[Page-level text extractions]

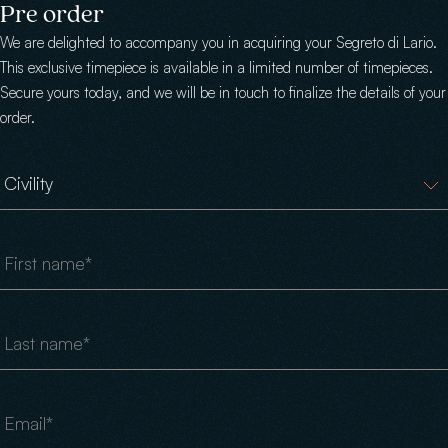
Skip to main content
Pre order
We are delighted to accompany you in acquiring your Segreto di Lario.
This exclusive timepiece is available in a limited number of timepieces.
Secure yours today, and we will be in touch to finalize the details of your
order.
Civility
First name
Last name
Email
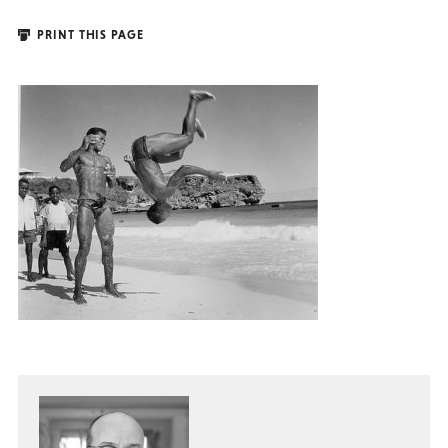
PRINT THIS PAGE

__Goal of the exercise__
The task calls for every line of the data to be returned exactly, without pictures.

__Solution below__
Skip to main content
Pre order
We are delighted to accompany you in acquiring your Segreto di Lario.
This exclusive timepiece is available in a limited number of timepieces.
Secure yours today, and we will be in touch to finalize the details of your
order.
Civility
First name
Last name
Email
PRINT THIS PAGE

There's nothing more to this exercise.